Copy each line of the records that holds the string "persoalan".
* * *
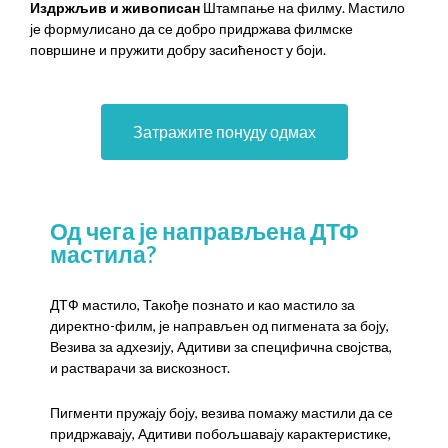
Издржљив и живописан
Штампање на филму. Мастило
је формулисано да се добро придржава филмске
површине и пружити добру засићеност у боји.
Затражите понуду одмах
Од чега је направљена ДТФ
мастила?
ДТФ мастило, Такође познато и као мастило за
директно-филм, је направљен од пигмената за боју,
Везива за адхезију, Адитиви за специфична својства,
и растварачи за вискозност.
Пигменти пружају боју, везива помажу мастили да се
придржавају, Адитиви побољшавају карактеристике,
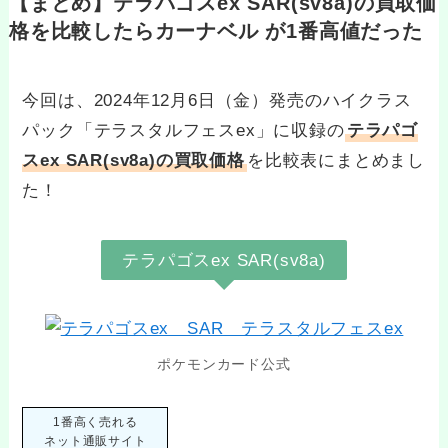
【まとめ】テラパゴスex SAR(sv8a)の買取価
格を比較したらカーナベル が1番高値だった
今回は、2024年12月6日（金）発売のハイクラス
パック「テラスタルフェスex」に収録の
テラパゴ
スex SAR(sv8a)の買取価格
を比較表にまとめまし
た！
テラパゴスex SAR(sv8a)
ポケモンカード公式
1番高く売れる
ネット通販サイト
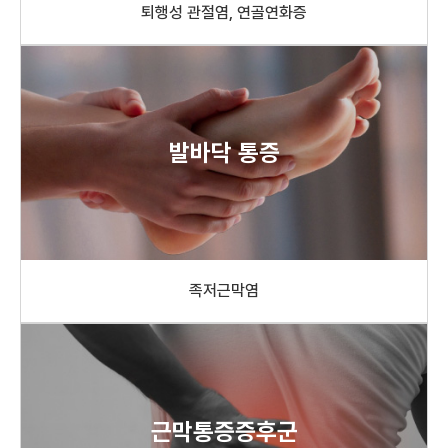
퇴행성 관절염, 연골연화증
발바닥 통증
족저근막염
근막통증증후군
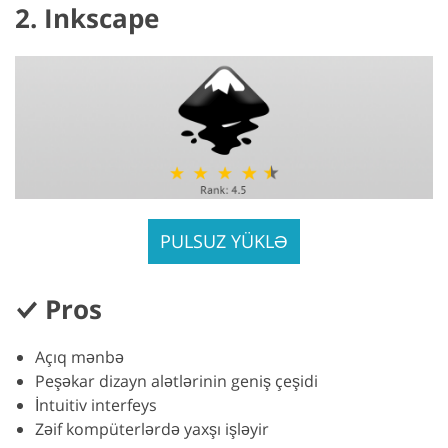
2. Inkscape
PULSUZ YÜKLƏ
Pros
Açıq mənbə
Peşəkar dizayn alətlərinin geniş çeşidi
İntuitiv interfeys
Zəif kompüterlərdə yaxşı işləyir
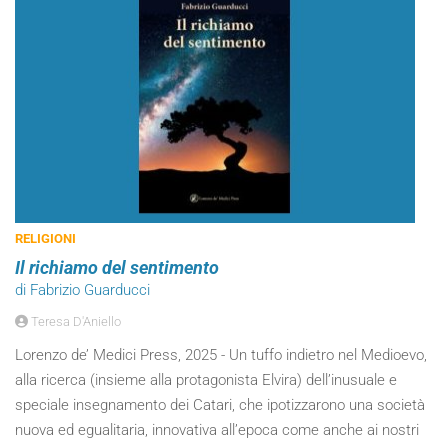
RELIGIONI
Il richiamo del sentimento
di Fabrizio Guarducci
Teresa D'Aniello
Lorenzo de’ Medici Press, 2025 - Un tuffo indietro nel Medioevo,
alla ricerca (insieme alla protagonista Elvira) dell’inusuale e
speciale insegnamento dei Catari, che ipotizzarono una società
nuova ed egualitaria, innovativa all’epoca come anche ai nostri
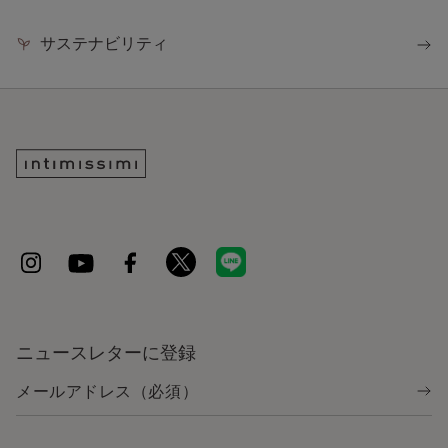
サステナビリティ
ニュースレターに登録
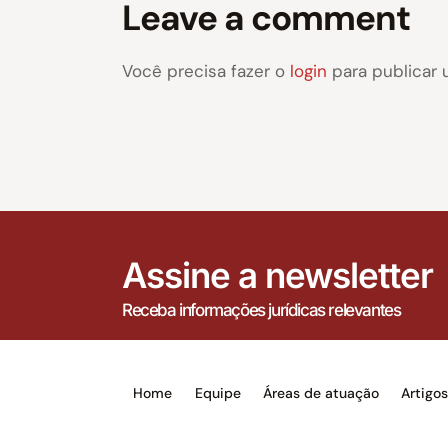
Leave a comment
Você precisa fazer o
login
para publicar 
Assine a newsletter
Receba informações jurídicas relevantes
Home
Equipe
Áreas de atuação
Artigo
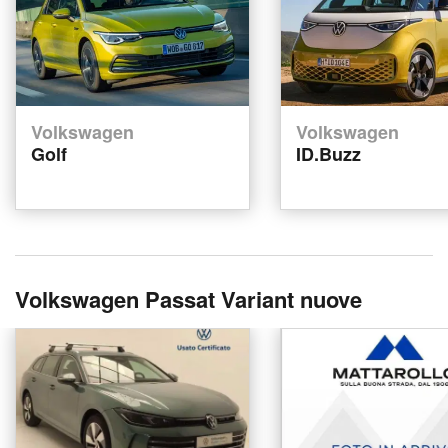
Volkswagen
Volkswagen
Golf
ID.Buzz
Volkswagen Passat Variant nuove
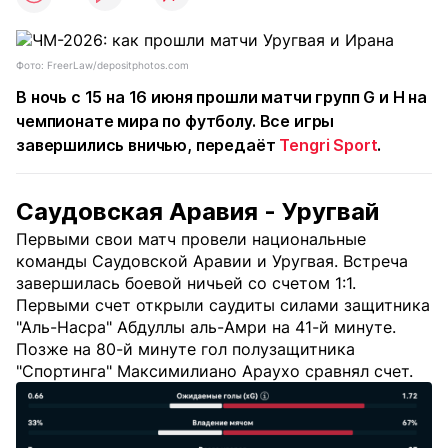
Фото: FreerLaw/depositphotos.com
В ночь с 15 на 16 июня прошли матчи групп G и H на
чемпионате мира по футболу. Все игры
завершились вничью, передаёт
Tengri Sport
.
Саудовская Аравия - Уругвай
Первыми свои матч провели национальные
команды Саудовской Аравии и Уругвая. Встреча
завершилась боевой ничьей со счетом 1:1.
Первыми счет открыли саудиты силами защитника
"Аль-Насра" Абдуллы аль-Амри на 41-й минуте.
Позже на 80-й минуте гол полузащитника
"Спортинга" Максимилиано Араухо сравнял счет.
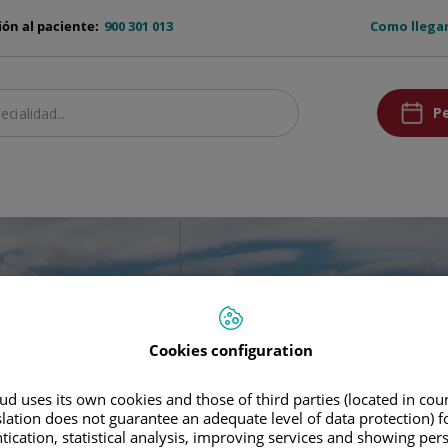
ruber-
ón al paciente:
900 301 013
Como llega
top
ruber-
Pe
pedirCita
icios destacados
Segunda opinión
Nuestros centros
Comunicación
Co
Cookies configuration
d uses its own cookies and those of third parties (located in co
slation does not guarantee an adequate level of data protection) f
tication, statistical analysis, improving services and showing per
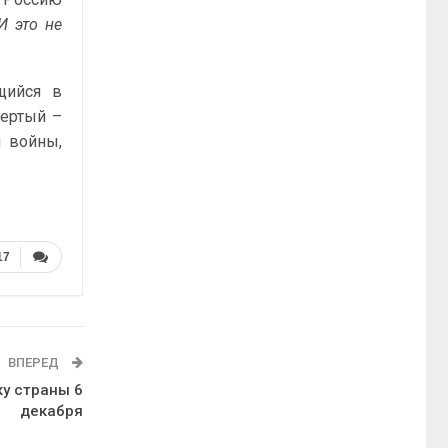
И это не
щийся в
вертый –
 войны,
17
ВПЕРЕД
ку страны 6
декабря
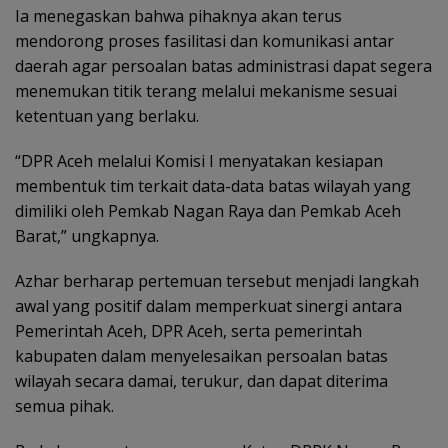
Ia menegaskan bahwa pihaknya akan terus
mendorong proses fasilitasi dan komunikasi antar
daerah agar persoalan batas administrasi dapat segera
menemukan titik terang melalui mekanisme sesuai
ketentuan yang berlaku.
“DPR Aceh melalui Komisi I menyatakan kesiapan
membentuk tim terkait data-data batas wilayah yang
dimiliki oleh Pemkab Nagan Raya dan Pemkab Aceh
Barat,” ungkapnya.
Azhar berharap pertemuan tersebut menjadi langkah
awal yang positif dalam memperkuat sinergi antara
Pemerintah Aceh, DPR Aceh, serta pemerintah
kabupaten dalam menyelesaikan persoalan batas
wilayah secara damai, terukur, dan dapat diterima
semua pihak.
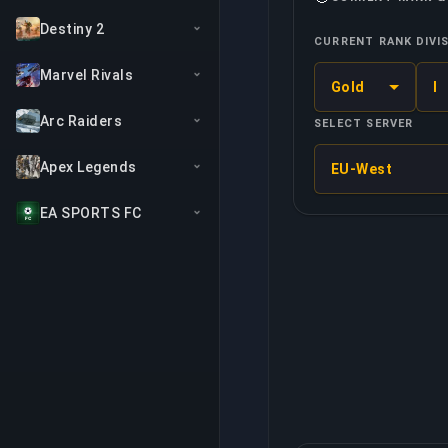
Destiny 2
CURRENT RANK
DIVI
Marvel Rivals
Gold
I
Arc Raiders
SELECT SERVER
Apex Legends
EU-West
EA SPORTS FC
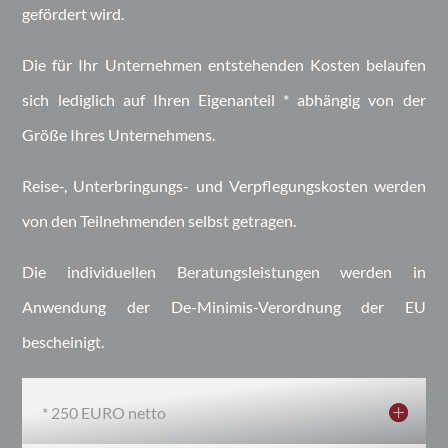
gefördert wird.
Die für Ihr Unternehmen entstehenden Kosten belaufen
sich lediglich auf Ihren Eigenanteil * abhängig von der
Größe Ihres Unternehmens.
Reise-, Unterbringungs- und Verpflegungskosten werden
von den Teilnehmenden selbst getragen.
Die individuellen Beratungsleistungen werden in
Anwendung der De-Minimis-Verordnung der EU
bescheinigt.
* 250 EURO netto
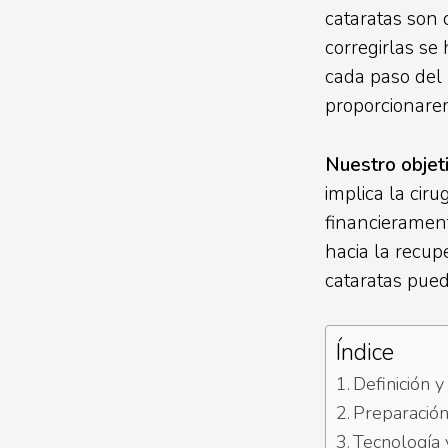
cataratas son 
corregirlas se
cada paso del p
proporcionarem
Nuestro objeti
implica la ciru
financieramen
hacia la recup
cataratas pued
Índice
Definición y
Preparación
Tecnología 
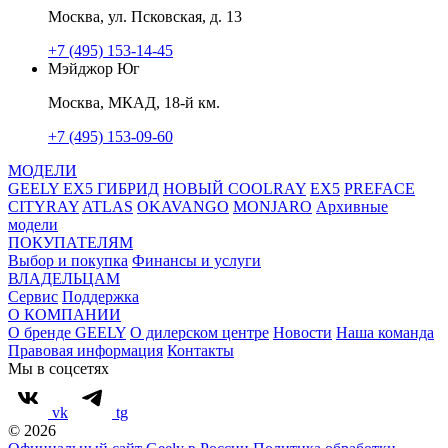
Москва, ул. Псковская, д. 13
+7 (495) 153-14-45
Мэйджор Юг
Москва, МКАД, 18-й км.
+7 (495) 153-09-60
МОДЕЛИ
GEELY EX5 ГИБРИД
НОВЫЙ COOLRAY
EX5
PREFACE
CITYRAY
ATLAS
OKAVANGO
MONJARO
Архивные
модели
ПОКУПАТЕЛЯМ
Выбор и покупка
Финансы и услуги
ВЛАДЕЛЬЦАМ
Сервис
Поддержка
О КОМПАНИИ
О бренде GEELY
О дилерском центре
Новости
Наша команда
Правовая информация
Контакты
Мы в соцсетях
vk
tg
© 2026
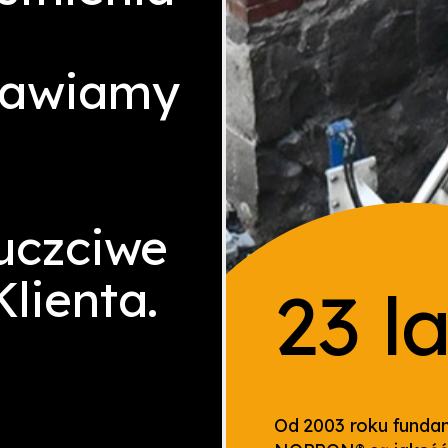
stawiamy
 uczciwe
lienta.
23
la
Od 2003 roku fund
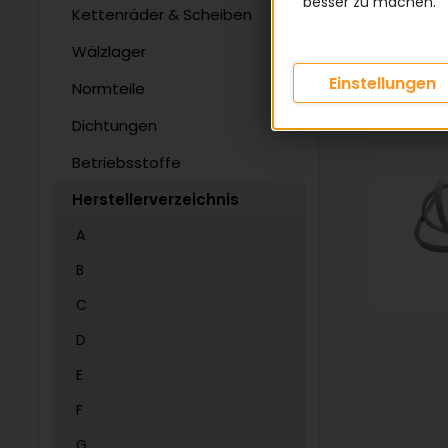
besser zu machen.
Kettenräder & Scheiben
Wälzlager
Einstellungen
Normteile
Dichtungen
Betriebsstoffe
Herstellerverzeichnis
A
B
C
D
E
F
G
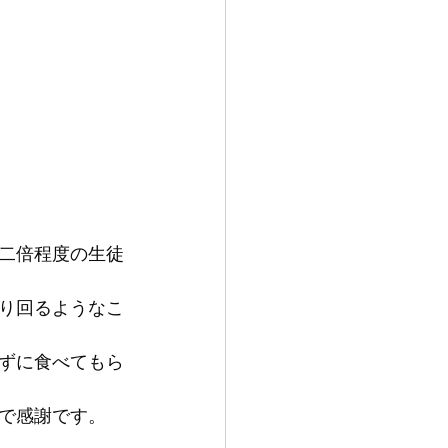
二倍程度の生徒
り回るようなこ
ずに食べてもら
で感謝です。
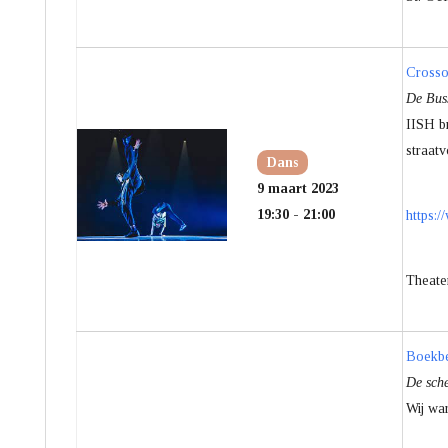
Crosso
De Buss
IISH b
straatv
Dans
9 maart 2023
19:30 - 21:00
https:
Theate
Boekbe
De sch
Wij war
* * *
**TASK OUTPUT**
daerah agar persoalan batas administrasi dapat segera
kabupaten dalam menyelesaikan persoalan batas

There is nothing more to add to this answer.